» **WHAT IS EXPECTED**: From the entries, return every line where the string "bold" shows up.

- - -

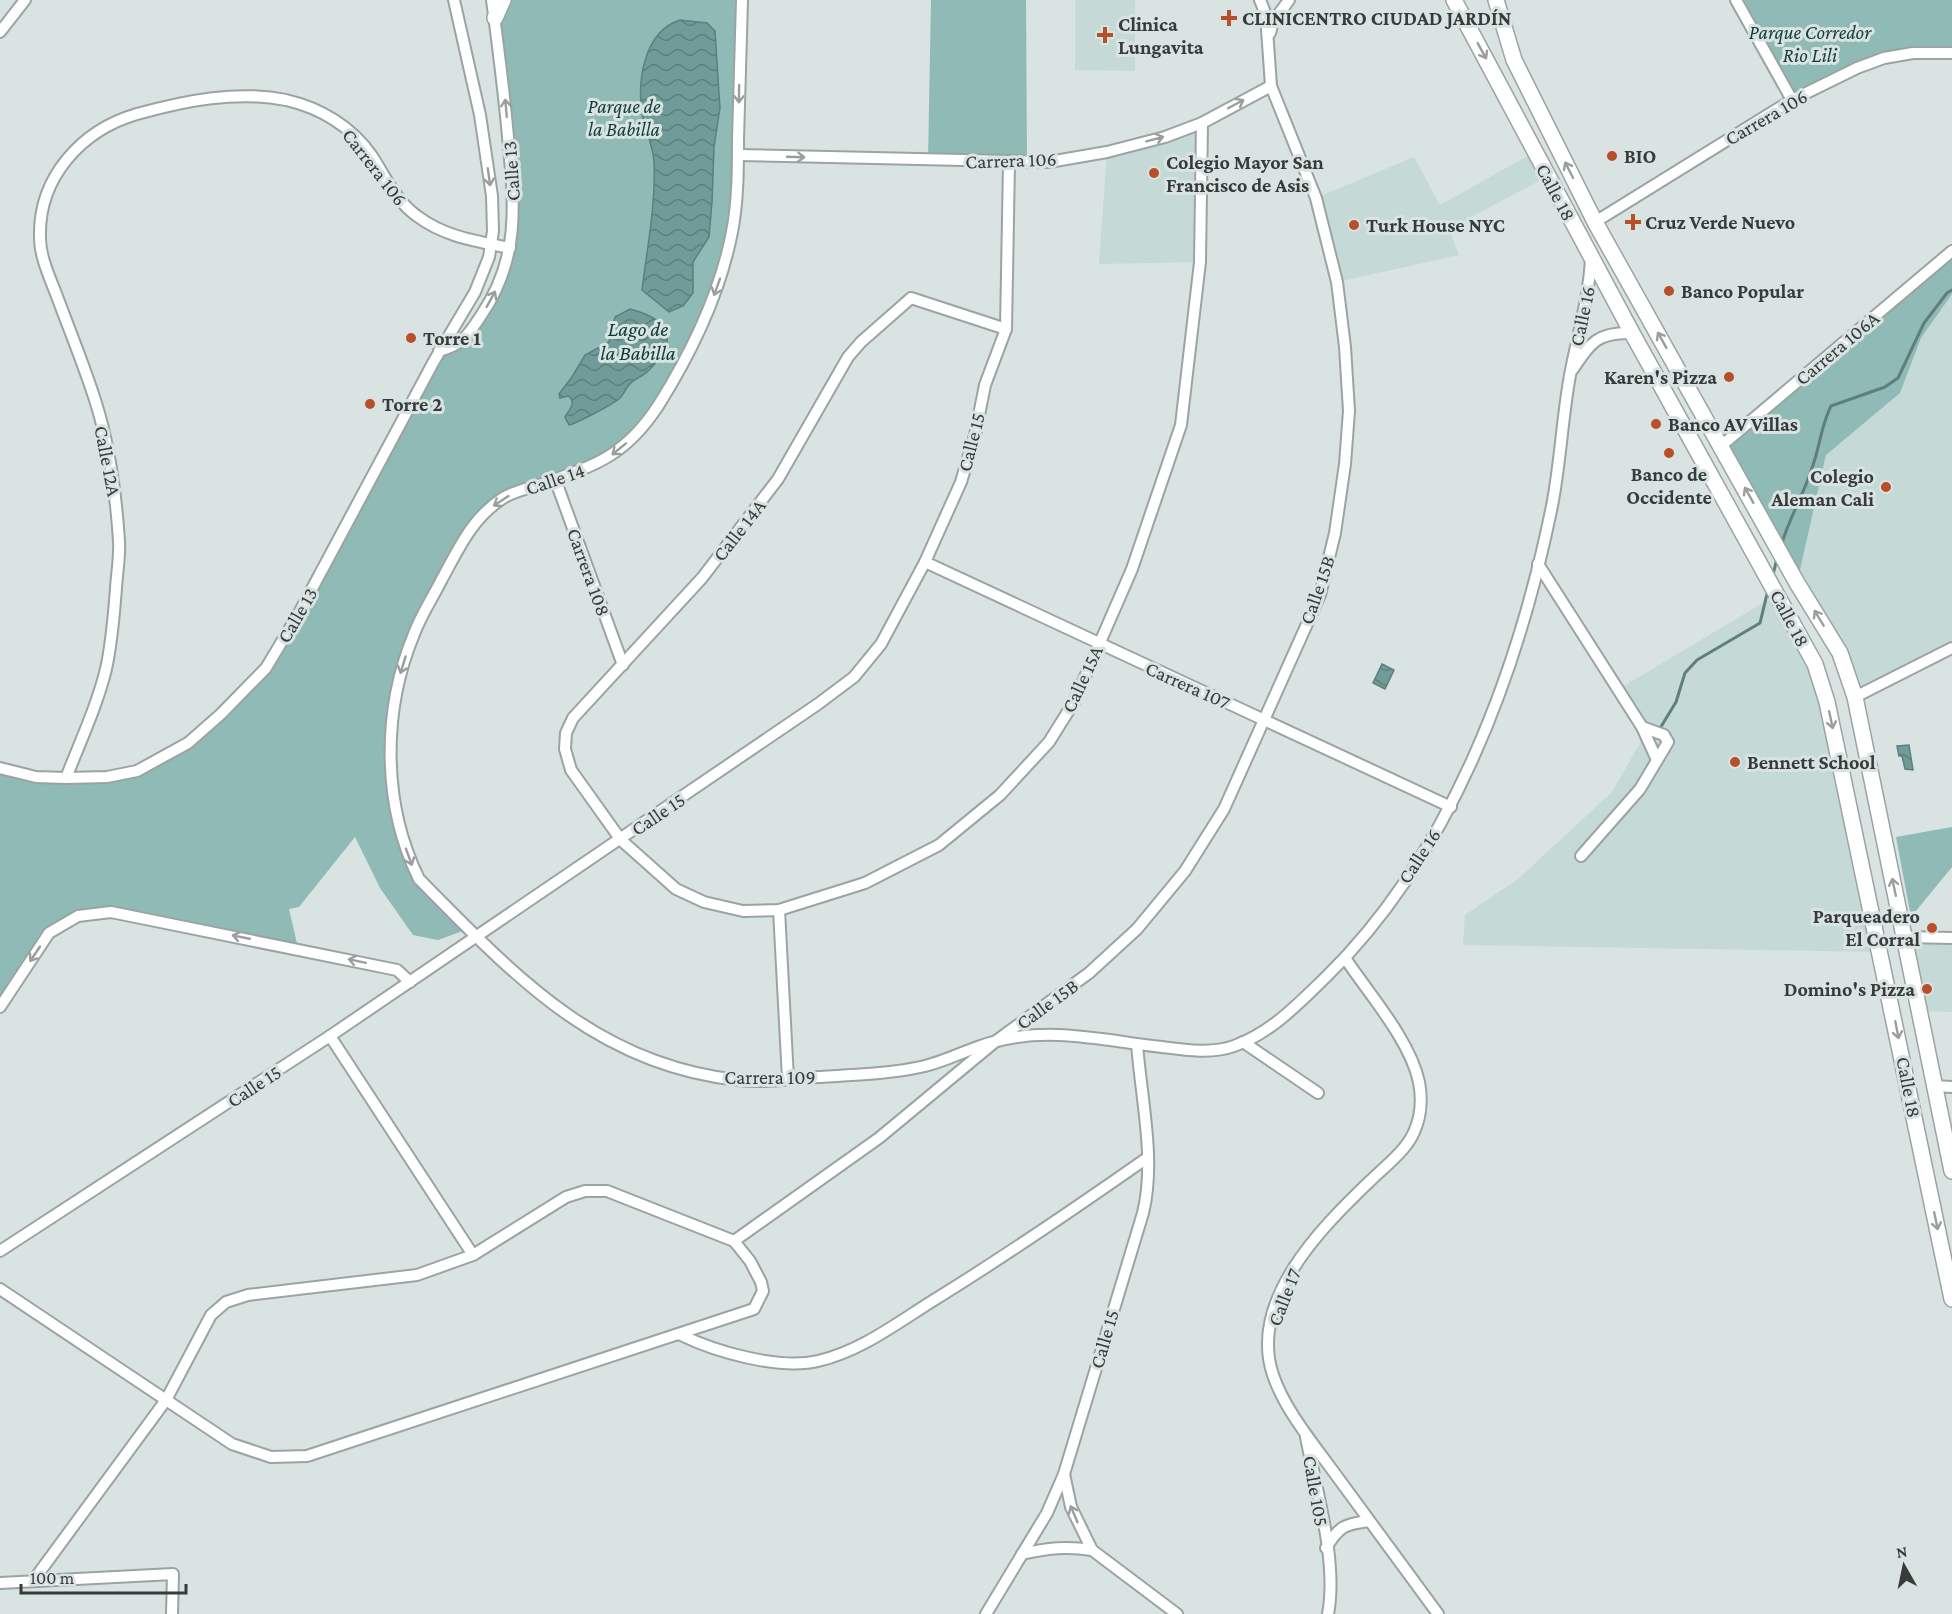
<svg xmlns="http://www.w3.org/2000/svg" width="1952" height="1614" viewBox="0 0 1952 1614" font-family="'Crimson Pro',serif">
	<defs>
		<pattern id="water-waves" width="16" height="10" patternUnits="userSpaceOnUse" patternTransform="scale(1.5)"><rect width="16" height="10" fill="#6f9c99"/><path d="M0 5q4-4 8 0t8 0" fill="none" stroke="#5c807e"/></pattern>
	</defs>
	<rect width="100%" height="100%" fill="#d8e3e2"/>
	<g fill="#c5d9d7">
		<path d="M1075 0H1135V71L1075 70Z"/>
		<path d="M1202 123 1200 262 1099 264 1107 152Z"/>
		<path d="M1535 152 1548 176 1449 229 1459 255 1337 282 1316 198 1414 157 1440 205Z"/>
		<path d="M1952 294V648L1855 697 1797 583 1826 455 1900 393 1921 338Z"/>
		<path d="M1778 594 1815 664 1881 952 1463 945 1465 915 1518 879 1612 792 1646 733 1622 687Z"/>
		<path d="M1904 937 1952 938V1012L1919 1011Z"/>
	</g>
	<g fill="#8fbab6">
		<path d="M503 0H742L737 194 719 284 658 405 615 453 505 497 465 536 402 667 391 751 409 859 468 929 438 940 413 935 380 888 355 837 299 907 289 909 298 948 111 912 78 916 49 933 0 1007V768L36 777 137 771 188 743 266 668 434 361 458 346 492 300 514 224 495 18Z"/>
		<path d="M931 0H1026L1027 163 928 161Z"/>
		<path d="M1736 0H1952V53L1884 58 1792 100Z"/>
		<path d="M1952 251V294L1921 338 1900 393 1826 455 1797 583 1721 446Z"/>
		<path d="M1952 827V867L1911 917 1896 837Z"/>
	</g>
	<g fill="url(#water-waves)" stroke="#5e7f7d" stroke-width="1.5">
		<path d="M680 20 707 23 715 31 720 108 714 147 712 202 709 237 693 262V293L683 306 669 312 642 290C647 248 656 205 654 162 653 147 648 136 644 123 635 88 642 32 680 20Z"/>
		<path d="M630 309C672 320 680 341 647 372 643 376 637 378 632 382 627 385 625 392 621 397 616 403 577 423 569 425L565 417C570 409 577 402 568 396L560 398 559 394 572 377 585 355 609 342 615 317Z"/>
		<path d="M1382 664 1394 670 1385 689 1373 683Z"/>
		<path d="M1909 745 1913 770 1905 769 1902 756H1899L1897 746Z"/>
	</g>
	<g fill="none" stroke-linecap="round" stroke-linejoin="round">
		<g stroke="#5e7f7d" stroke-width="3">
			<path d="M1782 543C1790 516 1805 492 1813 465 1820 445 1821 426 1831 406L1885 387 1898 378 1924 323 1947 293 1952 290"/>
			<path d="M1773 575 1777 558"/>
			<path d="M1659 730 1676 702 1685 673 1697 660 1760 623 1768 590"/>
		</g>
		<g stroke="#9aa4a3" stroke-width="14">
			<g id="street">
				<path d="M742 0C741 46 739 93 738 139 738 170 738 201 732 232 720 294 692 352 658 406 625 456 596 465 542 484 529 488 514 491 503 498 472 518 459 548 442 579 433 597 421 615 414 634 382 711 382 804 419 879 513 974 596 1065 738 1080 764 1083 792 1079 818 1077 853 1075 891 1074 925 1066 949 1060 970 1048 993 1042 1049 1026 1106 1041 1162 1047 1185 1050 1212 1054 1234 1046 1271 1033 1298 1004 1326 977 1450 856 1518 673 1552 506 1560 465 1562 422 1569 381 1576 340 1589 300 1591 258"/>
				<path d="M1736 0 1792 100"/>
				<path d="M0 32 25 0"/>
				<path d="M1270 33 1273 22 1289 0"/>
				<path d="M738 155 1049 162 1107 152 1165 137 1202 123 1271 86"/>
				<path d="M1595 222 1792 100 1857 68 1884 58 1913 53H1952"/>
				<path d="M1006 329 911 298 861 342 848 357 778 479 702 578 573 718 566 733 565 749 571 770 621 840 676 889 704 902 743 911 779 910 865 883 939 845 1000 795 1049 742 1074 702 1132 569 1181 425 1200 262 1202 123"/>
				<path d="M439 351C464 344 469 334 482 314 521 256 514 202 508 137 504 91 498 46 492 0"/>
				<path d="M1573 369C1591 342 1598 332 1632 333"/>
				<path d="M1721 446 1952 251"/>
				<path d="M555 479 623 665"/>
				<path d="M925 562 1451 807"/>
				<path d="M1538 564 1642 727 1657 760"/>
				<path d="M1855 697 1952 648"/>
				<path d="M0 768 36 777 66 778 107 777 137 771 188 743 221 714 266 668 299 613 434 361 475 292 489 257 493 231 492 196 480 115 454 0"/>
				<path d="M66 778C80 742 97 706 106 669 112 642 114 615 116 588 117 572 120 556 119 541 116 495 110 448 96 403 85 368 71 334 58 299 51 280 40 258 40 238 38 177 82 130 137 114 184 101 237 90 286 100 321 108 352 127 372 156 386 178 396 201 417 216 445 237 476 241 510 248"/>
				<path d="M1581 856 1640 789 1668 742 1664 735 1642 727"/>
				<path d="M779 910 788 1079"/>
				<path d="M1904 937 1952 938"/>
				<path d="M1345 958C1369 994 1410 1040 1419 1082 1422 1098 1421 1117 1414 1132 1406 1151 1384 1167 1369 1182 1321 1228 1248 1301 1273 1375 1285 1410 1312 1442 1333 1471 1368 1519 1403 1567 1438 1614"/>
				<path d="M0 1007 49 933 78 916 111 912 397 970 410 982"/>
				<path d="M330 1036 473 1255"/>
				<path d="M1243 1042 1318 1093"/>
				<path d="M1934 1086 1952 1087"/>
				<path d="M734 1241 879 1138 996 1041 1089 973 1137 929 1185 871 1224 809 1320 595 1335 533 1345 464 1349 411 1345 347 1337 282 1316 198 1271 86 1266 15 1260 0"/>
				<path d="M0 1251 330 1036 818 704 854 677 881 644 925 562 961 482 975 435 985 385 1006 329 1009 163"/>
				<path d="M0 1289 232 1444 271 1457 307 1456 754 1309 763 1291 761 1282 750 1261 734 1241 607 1191H585L566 1197 473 1255 417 1275 248 1295 226 1302 211 1315 166 1400 33 1581"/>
				<path d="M681 1335C716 1352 779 1370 818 1361 861 1351 897 1323 934 1300 1007 1255 1077 1207 1147 1158"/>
				<path d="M1306 1437C1316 1489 1338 1562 1328 1614"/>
				<path d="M1064 1474 1071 1507 1092 1550 1177 1614"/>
				<path d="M1326 1548C1339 1526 1345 1524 1369 1521"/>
				<path d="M1022 1554C1047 1548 1067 1546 1092 1550"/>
				<path d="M0 1583 173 1574 172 1614"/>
				<path d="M986 1614 1047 1513 1064 1474 1143 1213C1156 1160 1141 1098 1137 1044"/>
			</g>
		</g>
		<g stroke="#9aa4a3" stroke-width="18">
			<g id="secondary">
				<path d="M1454 0 1632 333 1815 664 1827 702 1952 1299"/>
				<path d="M1496 0 1514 60 1595 222 1797 583 1840 653 1855 697 1952 1171"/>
				<path d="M495 18 503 0"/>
			</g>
		</g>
		<use href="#street" stroke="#fff" stroke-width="10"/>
		<use href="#secondary" stroke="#fff" stroke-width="15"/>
	</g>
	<defs><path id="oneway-shaft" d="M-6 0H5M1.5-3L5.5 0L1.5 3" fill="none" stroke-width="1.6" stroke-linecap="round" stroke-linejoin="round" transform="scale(1.5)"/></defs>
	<g stroke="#9b9e9d">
		<use href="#oneway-shaft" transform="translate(1482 51) rotate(61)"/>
		<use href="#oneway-shaft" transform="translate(739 94) rotate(91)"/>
		<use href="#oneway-shaft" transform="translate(1236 104) rotate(-28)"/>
		<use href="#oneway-shaft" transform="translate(506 108) rotate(-95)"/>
		<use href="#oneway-shaft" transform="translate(1155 139) rotate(-15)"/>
		<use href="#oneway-shaft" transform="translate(796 157) rotate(2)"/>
		<use href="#oneway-shaft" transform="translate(1569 170) rotate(-117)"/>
		<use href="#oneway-shaft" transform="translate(489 177) rotate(82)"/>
		<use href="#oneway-shaft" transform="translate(717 287) rotate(110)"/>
		<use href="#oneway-shaft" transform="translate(491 299) rotate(-61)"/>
		<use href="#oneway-shaft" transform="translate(1662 340) rotate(-119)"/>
		<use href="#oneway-shaft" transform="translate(619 449) rotate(141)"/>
		<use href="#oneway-shaft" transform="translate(1749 495) rotate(-119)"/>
		<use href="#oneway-shaft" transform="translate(501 501) rotate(147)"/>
		<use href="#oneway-shaft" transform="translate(1819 618) rotate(-121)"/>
		<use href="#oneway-shaft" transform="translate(403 665) rotate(107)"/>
		<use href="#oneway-shaft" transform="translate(1831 720) rotate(78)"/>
		<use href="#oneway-shaft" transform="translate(409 857) rotate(70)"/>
		<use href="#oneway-shaft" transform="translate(1894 887) rotate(-102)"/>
		<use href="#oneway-shaft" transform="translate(241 937) rotate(-169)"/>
		<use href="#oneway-shaft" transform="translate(35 954) rotate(124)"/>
		<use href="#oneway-shaft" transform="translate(357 961) rotate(-168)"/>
		<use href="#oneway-shaft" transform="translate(1897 1030) rotate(79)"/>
		<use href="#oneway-shaft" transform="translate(1936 1221) rotate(78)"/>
		<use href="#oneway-shaft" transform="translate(1074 1514) rotate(-113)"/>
	</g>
	<g fill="#b7502a" stroke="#d8e3e2" stroke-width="2">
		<path d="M1226 9h6v6h6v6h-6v6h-6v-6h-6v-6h6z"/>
		<path d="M1102 26h6v6h6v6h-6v6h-6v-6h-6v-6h6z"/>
		<circle cx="1612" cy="156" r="6"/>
		<circle cx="1154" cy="173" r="6"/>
		<path d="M1630 213h6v6h6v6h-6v6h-6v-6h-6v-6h6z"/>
		<circle cx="1354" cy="225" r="6"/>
		<circle cx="1669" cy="291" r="6"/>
		<circle cx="411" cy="338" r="6"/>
		<circle cx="1729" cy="377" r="6"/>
		<circle cx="370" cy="404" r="6"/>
		<circle cx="1656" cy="424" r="6"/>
		<circle cx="1669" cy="453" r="6"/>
		<circle cx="1886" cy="487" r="6"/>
		<circle cx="1735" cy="762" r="6"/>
		<circle cx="1932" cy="928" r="6"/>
		<circle cx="1927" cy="989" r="6"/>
	</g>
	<g text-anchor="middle" stroke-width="6" stroke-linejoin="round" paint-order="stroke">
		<g font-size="20" font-weight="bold" fill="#373c3b" stroke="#d8e3e2" text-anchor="start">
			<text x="1242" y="25">CLINICENTRO CIUDAD JARDÍN</text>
			<text x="1118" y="31">Clinica<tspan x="1118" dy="23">Lungavita</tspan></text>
			<text x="1624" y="163">BIO</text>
			<text x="1166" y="169">Colegio Mayor San<tspan x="1166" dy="23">Francisco de Asis</tspan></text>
			<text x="1645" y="229">Cruz Verde Nuevo</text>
			<text x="1366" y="232">Turk House NYC</text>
			<text x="1681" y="298">Banco Popular</text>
			<text x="423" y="345">Torre 1</text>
			<text x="1717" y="384" text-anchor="end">Karen's Pizza</text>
			<text x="382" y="411">Torre 2</text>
			<text x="1668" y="431">Banco AV Villas</text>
			<text x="1669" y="481" text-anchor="middle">Banco de<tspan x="1669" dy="23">Occidente</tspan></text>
			<text x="1874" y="483" text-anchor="end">Colegio<tspan x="1874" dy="23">Aleman Cali</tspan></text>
			<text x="1747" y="769">Bennett School</text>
			<text x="1920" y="923" text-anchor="end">Parqueadero<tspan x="1920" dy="23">El Corral</tspan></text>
			<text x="1915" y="996" text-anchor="end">Domino's Pizza</text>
		</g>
		<g font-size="20" font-style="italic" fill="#123d3b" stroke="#d8e3e2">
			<text x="1810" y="39">Parque Corredor<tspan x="1810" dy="23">Rio Lili</tspan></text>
			<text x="624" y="113">Parque de<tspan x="624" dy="23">la Babilla</tspan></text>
		</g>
		<g font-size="20" fill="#373c3b" stroke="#d8e3e2">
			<text transform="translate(1766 117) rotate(-30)" y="7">Carrera 106</text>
			<text transform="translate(1011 160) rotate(-2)" y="7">Carrera 106</text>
			<text transform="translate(375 167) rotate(52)" y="7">Carrera 106</text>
			<text transform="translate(511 171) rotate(-94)" y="7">Calle 13</text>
			<text transform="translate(1556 192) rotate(62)" y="7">Calle 18</text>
			<text transform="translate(1582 316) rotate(-78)" y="7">Calle 16</text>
			<text transform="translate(1837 348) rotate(-40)" y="7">Carrera 106A</text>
			<text transform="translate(971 442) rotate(-76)" y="7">Calle 15</text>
			<text transform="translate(108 461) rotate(79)" y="7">Calle 12A</text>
			<text transform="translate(555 479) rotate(-19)" y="7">Calle 14</text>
			<text transform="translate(739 530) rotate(-52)" y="7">Calle 14A</text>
			<text transform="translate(589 572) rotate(70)" y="7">Carrera 108</text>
			<text transform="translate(1317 590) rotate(-71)" y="7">Calle 15B</text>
			<text transform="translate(297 615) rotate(-60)" y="7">Calle 13</text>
			<text transform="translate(1790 618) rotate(62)" y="7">Calle 18</text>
			<text transform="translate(1082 679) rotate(-65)" y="7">Calle 15A</text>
			<text transform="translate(1188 685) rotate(24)" y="7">Carrera 107</text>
			<text transform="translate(658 814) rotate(-34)" y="7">Calle 15</text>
			<text transform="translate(1419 856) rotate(-57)" y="7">Calle 16</text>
			<text transform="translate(1047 1004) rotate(-36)" y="7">Calle 15B</text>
			<text x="770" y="1084">Carrera 109</text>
			<text transform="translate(254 1086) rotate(-33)" y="7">Calle 15</text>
			<text transform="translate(1909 1087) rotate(79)" y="7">Calle 18</text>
			<text transform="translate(1284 1297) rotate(-69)" y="7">Calle 17</text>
			<text transform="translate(1104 1339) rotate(-74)" y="7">Calle 15</text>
			<text transform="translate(1316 1491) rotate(80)" y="7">Calle 105</text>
		</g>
		<g font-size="21" font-style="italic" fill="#0d3a37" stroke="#d8e3e2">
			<text x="638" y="336">Lago de<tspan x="638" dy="24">la Babilla</tspan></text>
		</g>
	</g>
	<g transform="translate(1904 1566) rotate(351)" stroke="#d8e3e2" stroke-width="4.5" paint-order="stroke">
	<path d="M0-4.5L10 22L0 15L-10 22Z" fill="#373c3b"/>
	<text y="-9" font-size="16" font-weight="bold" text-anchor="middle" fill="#373c3b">N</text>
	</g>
	<path d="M21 1584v9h165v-9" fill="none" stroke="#373c3b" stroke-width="3"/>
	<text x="30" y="1584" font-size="18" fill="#373c3b" stroke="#d8e3e2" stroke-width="4.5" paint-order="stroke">100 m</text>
</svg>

- - -

» **RESULT BELOW**:
		<g font-size="20" font-weight="bold" fill="#373c3b" stroke="#d8e3e2" text-anchor="start">
	<text y="-9" font-size="16" font-weight="bold" text-anchor="middle" fill="#373c3b">N</text>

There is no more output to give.